╔══

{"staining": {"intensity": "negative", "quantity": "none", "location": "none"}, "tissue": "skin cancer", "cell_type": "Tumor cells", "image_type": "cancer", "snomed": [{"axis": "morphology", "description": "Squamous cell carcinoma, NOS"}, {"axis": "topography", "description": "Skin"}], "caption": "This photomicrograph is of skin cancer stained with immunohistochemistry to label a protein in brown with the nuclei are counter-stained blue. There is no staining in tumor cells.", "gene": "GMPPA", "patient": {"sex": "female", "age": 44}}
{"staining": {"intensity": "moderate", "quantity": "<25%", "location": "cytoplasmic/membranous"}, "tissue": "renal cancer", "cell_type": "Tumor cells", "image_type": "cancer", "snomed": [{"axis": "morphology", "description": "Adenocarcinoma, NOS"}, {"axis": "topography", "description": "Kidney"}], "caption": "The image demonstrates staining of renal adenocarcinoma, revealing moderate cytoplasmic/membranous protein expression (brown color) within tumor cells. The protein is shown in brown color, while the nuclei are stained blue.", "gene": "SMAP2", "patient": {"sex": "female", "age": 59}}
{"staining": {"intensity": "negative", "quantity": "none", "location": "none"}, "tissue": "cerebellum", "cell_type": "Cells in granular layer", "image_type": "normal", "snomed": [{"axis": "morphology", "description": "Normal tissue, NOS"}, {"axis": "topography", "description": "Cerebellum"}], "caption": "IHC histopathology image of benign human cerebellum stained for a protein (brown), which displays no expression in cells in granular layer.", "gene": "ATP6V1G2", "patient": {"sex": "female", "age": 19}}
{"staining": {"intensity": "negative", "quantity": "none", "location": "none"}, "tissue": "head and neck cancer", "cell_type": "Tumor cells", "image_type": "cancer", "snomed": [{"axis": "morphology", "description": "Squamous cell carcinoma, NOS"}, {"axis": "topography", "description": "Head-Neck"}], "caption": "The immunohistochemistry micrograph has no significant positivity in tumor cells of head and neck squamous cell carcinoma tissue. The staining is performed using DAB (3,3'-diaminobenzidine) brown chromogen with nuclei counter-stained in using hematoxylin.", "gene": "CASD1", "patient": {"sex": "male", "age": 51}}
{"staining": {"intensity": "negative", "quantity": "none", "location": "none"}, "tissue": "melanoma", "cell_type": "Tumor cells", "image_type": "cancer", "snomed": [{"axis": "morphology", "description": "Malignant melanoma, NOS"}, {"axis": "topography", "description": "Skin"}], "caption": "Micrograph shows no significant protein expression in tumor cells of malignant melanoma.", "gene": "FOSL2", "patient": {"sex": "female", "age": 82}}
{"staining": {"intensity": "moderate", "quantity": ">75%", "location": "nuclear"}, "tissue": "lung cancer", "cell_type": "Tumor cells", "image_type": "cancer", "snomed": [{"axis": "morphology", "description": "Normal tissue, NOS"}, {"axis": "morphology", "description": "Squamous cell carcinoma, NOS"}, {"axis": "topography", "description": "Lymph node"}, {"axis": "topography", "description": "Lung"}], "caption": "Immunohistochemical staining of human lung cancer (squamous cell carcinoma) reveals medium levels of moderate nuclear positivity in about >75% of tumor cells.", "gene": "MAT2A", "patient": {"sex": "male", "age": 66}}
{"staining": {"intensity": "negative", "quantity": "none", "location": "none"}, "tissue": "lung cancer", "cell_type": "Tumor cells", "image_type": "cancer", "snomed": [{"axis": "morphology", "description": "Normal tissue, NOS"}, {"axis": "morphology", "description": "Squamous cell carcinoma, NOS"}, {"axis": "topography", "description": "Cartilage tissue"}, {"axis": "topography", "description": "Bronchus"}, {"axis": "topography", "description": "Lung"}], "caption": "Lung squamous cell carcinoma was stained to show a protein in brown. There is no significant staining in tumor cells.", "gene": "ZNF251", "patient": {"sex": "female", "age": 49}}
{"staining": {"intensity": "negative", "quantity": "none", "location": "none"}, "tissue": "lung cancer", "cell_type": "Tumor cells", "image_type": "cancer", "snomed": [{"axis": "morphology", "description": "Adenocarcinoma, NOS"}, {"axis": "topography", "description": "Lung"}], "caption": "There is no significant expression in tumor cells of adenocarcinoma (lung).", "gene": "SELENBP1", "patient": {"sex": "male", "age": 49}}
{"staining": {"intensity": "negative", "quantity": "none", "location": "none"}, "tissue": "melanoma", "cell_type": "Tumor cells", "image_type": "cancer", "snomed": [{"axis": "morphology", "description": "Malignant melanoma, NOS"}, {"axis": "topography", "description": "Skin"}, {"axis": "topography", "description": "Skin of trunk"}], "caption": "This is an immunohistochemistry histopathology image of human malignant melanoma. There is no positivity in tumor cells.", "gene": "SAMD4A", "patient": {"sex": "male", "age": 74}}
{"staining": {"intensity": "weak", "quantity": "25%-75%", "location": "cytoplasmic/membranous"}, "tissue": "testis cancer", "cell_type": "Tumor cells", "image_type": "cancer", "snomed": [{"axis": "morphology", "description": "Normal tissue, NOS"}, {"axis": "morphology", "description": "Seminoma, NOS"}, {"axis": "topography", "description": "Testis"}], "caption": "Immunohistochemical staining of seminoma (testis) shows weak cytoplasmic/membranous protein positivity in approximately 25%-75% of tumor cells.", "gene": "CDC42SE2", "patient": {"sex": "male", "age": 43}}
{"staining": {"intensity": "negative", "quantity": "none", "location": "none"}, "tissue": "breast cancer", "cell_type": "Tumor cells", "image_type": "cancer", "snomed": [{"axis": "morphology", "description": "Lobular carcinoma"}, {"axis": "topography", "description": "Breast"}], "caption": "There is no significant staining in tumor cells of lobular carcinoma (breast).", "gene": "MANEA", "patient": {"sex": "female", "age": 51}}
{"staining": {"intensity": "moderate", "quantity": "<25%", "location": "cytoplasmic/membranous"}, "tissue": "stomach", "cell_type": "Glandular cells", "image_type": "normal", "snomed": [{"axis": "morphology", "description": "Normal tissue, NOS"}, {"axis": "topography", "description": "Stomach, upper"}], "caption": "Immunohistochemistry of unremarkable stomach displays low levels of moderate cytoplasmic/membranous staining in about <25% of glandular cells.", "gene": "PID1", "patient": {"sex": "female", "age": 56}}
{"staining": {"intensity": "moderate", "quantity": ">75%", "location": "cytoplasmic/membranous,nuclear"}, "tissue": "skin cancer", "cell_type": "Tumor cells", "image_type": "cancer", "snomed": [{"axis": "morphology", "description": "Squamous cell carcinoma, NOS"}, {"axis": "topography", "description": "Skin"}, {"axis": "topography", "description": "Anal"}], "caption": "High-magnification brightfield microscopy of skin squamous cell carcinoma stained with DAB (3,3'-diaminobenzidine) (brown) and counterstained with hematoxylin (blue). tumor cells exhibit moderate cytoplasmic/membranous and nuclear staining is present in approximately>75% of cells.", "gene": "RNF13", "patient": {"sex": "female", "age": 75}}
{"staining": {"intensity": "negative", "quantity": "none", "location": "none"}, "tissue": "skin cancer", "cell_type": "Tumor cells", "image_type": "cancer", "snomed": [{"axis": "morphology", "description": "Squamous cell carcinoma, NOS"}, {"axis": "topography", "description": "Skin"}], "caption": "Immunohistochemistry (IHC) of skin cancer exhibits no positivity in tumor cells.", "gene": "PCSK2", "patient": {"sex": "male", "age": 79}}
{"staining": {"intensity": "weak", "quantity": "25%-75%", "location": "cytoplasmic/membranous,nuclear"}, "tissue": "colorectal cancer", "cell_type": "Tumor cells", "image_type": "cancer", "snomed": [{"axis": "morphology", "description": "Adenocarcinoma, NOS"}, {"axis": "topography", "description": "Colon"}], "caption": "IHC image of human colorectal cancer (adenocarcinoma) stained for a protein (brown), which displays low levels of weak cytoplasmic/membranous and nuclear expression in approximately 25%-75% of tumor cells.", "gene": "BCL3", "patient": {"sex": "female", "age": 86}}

╚══

## TASK PROMPT:
Nothing is to be altered; retype each entry exactly.

## ANSWER SPACE:
{"staining": {"intensity": "negative", "quantity": "none", "location": "none"}, "tissue": "skin cancer", "cell_type": "Tumor cells", "image_type": "cancer", "snomed": [{"axis": "morphology", "description": "Squamous cell carcinoma, NOS"}, {"axis": "topography", "description": "Skin"}], "caption": "This photomicrograph is of skin cancer stained with immunohistochemistry to label a protein in brown with the nuclei are counter-stained blue. There is no staining in tumor cells.", "gene": "GMPPA", "patient": {"sex": "female", "age": 44}}
{"staining": {"intensity": "moderate", "quantity": "<25%", "location": "cytoplasmic/membranous"}, "tissue": "renal cancer", "cell_type": "Tumor cells", "image_type": "cancer", "snomed": [{"axis": "morphology", "description": "Adenocarcinoma, NOS"}, {"axis": "topography", "description": "Kidney"}], "caption": "The image demonstrates staining of renal adenocarcinoma, revealing moderate cytoplasmic/membranous protein expression (brown color) within tumor cells. The protein is shown in brown color, while the nuclei are stained blue.", "gene": "SMAP2", "patient": {"sex": "female", "age": 59}}
{"staining": {"intensity": "negative", "quantity": "none", "location": "none"}, "tissue": "cerebellum", "cell_type": "Cells in granular layer", "image_type": "normal", "snomed": [{"axis": "morphology", "description": "Normal tissue, NOS"}, {"axis": "topography", "description": "Cerebellum"}], "caption": "IHC histopathology image of benign human cerebellum stained for a protein (brown), which displays no expression in cells in granular layer.", "gene": "ATP6V1G2", "patient": {"sex": "female", "age": 19}}
{"staining": {"intensity": "negative", "quantity": "none", "location": "none"}, "tissue": "head and neck cancer", "cell_type": "Tumor cells", "image_type": "cancer", "snomed": [{"axis": "morphology", "description": "Squamous cell carcinoma, NOS"}, {"axis": "topography", "description": "Head-Neck"}], "caption": "The immunohistochemistry micrograph has no significant positivity in tumor cells of head and neck squamous cell carcinoma tissue. The staining is performed using DAB (3,3'-diaminobenzidine) brown chromogen with nuclei counter-stained in using hematoxylin.", "gene": "CASD1", "patient": {"sex": "male", "age": 51}}
{"staining": {"intensity": "negative", "quantity": "none", "location": "none"}, "tissue": "melanoma", "cell_type": "Tumor cells", "image_type": "cancer", "snomed": [{"axis": "morphology", "description": "Malignant melanoma, NOS"}, {"axis": "topography", "description": "Skin"}], "caption": "Micrograph shows no significant protein expression in tumor cells of malignant melanoma.", "gene": "FOSL2", "patient": {"sex": "female", "age": 82}}
{"staining": {"intensity": "moderate", "quantity": ">75%", "location": "nuclear"}, "tissue": "lung cancer", "cell_type": "Tumor cells", "image_type": "cancer", "snomed": [{"axis": "morphology", "description": "Normal tissue, NOS"}, {"axis": "morphology", "description": "Squamous cell carcinoma, NOS"}, {"axis": "topography", "description": "Lymph node"}, {"axis": "topography", "description": "Lung"}], "caption": "Immunohistochemical staining of human lung cancer (squamous cell carcinoma) reveals medium levels of moderate nuclear positivity in about >75% of tumor cells.", "gene": "MAT2A", "patient": {"sex": "male", "age": 66}}
{"staining": {"intensity": "negative", "quantity": "none", "location": "none"}, "tissue": "lung cancer", "cell_type": "Tumor cells", "image_type": "cancer", "snomed": [{"axis": "morphology", "description": "Normal tissue, NOS"}, {"axis": "morphology", "description": "Squamous cell carcinoma, NOS"}, {"axis": "topography", "description": "Cartilage tissue"}, {"axis": "topography", "description": "Bronchus"}, {"axis": "topography", "description": "Lung"}], "caption": "Lung squamous cell carcinoma was stained to show a protein in brown. There is no significant staining in tumor cells.", "gene": "ZNF251", "patient": {"sex": "female", "age": 49}}
{"staining": {"intensity": "negative", "quantity": "none", "location": "none"}, "tissue": "lung cancer", "cell_type": "Tumor cells", "image_type": "cancer", "snomed": [{"axis": "morphology", "description": "Adenocarcinoma, NOS"}, {"axis": "topography", "description": "Lung"}], "caption": "There is no significant expression in tumor cells of adenocarcinoma (lung).", "gene": "SELENBP1", "patient": {"sex": "male", "age": 49}}
{"staining": {"intensity": "negative", "quantity": "none", "location": "none"}, "tissue": "melanoma", "cell_type": "Tumor cells", "image_type": "cancer", "snomed": [{"axis": "morphology", "description": "Malignant melanoma, NOS"}, {"axis": "topography", "description": "Skin"}, {"axis": "topography", "description": "Skin of trunk"}], "caption": "This is an immunohistochemistry histopathology image of human malignant melanoma. There is no positivity in tumor cells.", "gene": "SAMD4A", "patient": {"sex": "male", "age": 74}}
{"staining": {"intensity": "weak", "quantity": "25%-75%", "location": "cytoplasmic/membranous"}, "tissue": "testis cancer", "cell_type": "Tumor cells", "image_type": "cancer", "snomed": [{"axis": "morphology", "description": "Normal tissue, NOS"}, {"axis": "morphology", "description": "Seminoma, NOS"}, {"axis": "topography", "description": "Testis"}], "caption": "Immunohistochemical staining of seminoma (testis) shows weak cytoplasmic/membranous protein positivity in approximately 25%-75% of tumor cells.", "gene": "CDC42SE2", "patient": {"sex": "male", "age": 43}}
{"staining": {"intensity": "negative", "quantity": "none", "location": "none"}, "tissue": "breast cancer", "cell_type": "Tumor cells", "image_type": "cancer", "snomed": [{"axis": "morphology", "description": "Lobular carcinoma"}, {"axis": "topography", "description": "Breast"}], "caption": "There is no significant staining in tumor cells of lobular carcinoma (breast).", "gene": "MANEA", "patient": {"sex": "female", "age": 51}}
{"staining": {"intensity": "moderate", "quantity": "<25%", "location": "cytoplasmic/membranous"}, "tissue": "stomach", "cell_type": "Glandular cells", "image_type": "normal", "snomed": [{"axis": "morphology", "description": "Normal tissue, NOS"}, {"axis": "topography", "description": "Stomach, upper"}], "caption": "Immunohistochemistry of unremarkable stomach displays low levels of moderate cytoplasmic/membranous staining in about <25% of glandular cells.", "gene": "PID1", "patient": {"sex": "female", "age": 56}}
{"staining": {"intensity": "moderate", "quantity": ">75%", "location": "cytoplasmic/membranous,nuclear"}, "tissue": "skin cancer", "cell_type": "Tumor cells", "image_type": "cancer", "snomed": [{"axis": "morphology", "description": "Squamous cell carcinoma, NOS"}, {"axis": "topography", "description": "Skin"}, {"axis": "topography", "description": "Anal"}], "caption": "High-magnification brightfield microscopy of skin squamous cell carcinoma stained with DAB (3,3'-diaminobenzidine) (brown) and counterstained with hematoxylin (blue). tumor cells exhibit moderate cytoplasmic/membranous and nuclear staining is present in approximately>75% of cells.", "gene": "RNF13", "patient": {"sex": "female", "age": 75}}
{"staining": {"intensity": "negative", "quantity": "none", "location": "none"}, "tissue": "skin cancer", "cell_type": "Tumor cells", "image_type": "cancer", "snomed": [{"axis": "morphology", "description": "Squamous cell carcinoma, NOS"}, {"axis": "topography", "description": "Skin"}], "caption": "Immunohistochemistry (IHC) of skin cancer exhibits no positivity in tumor cells.", "gene": "PCSK2", "patient": {"sex": "male", "age": 79}}
{"staining": {"intensity": "weak", "quantity": "25%-75%", "location": "cytoplasmic/membranous,nuclear"}, "tissue": "colorectal cancer", "cell_type": "Tumor cells", "image_type": "cancer", "snomed": [{"axis": "morphology", "description": "Adenocarcinoma, NOS"}, {"axis": "topography", "description": "Colon"}], "caption": "IHC image of human colorectal cancer (adenocarcinoma) stained for a protein (brown), which displays low levels of weak cytoplasmic/membranous and nuclear expression in approximately 25%-75% of tumor cells.", "gene": "BCL3", "patient": {"sex": "female", "age": 86}}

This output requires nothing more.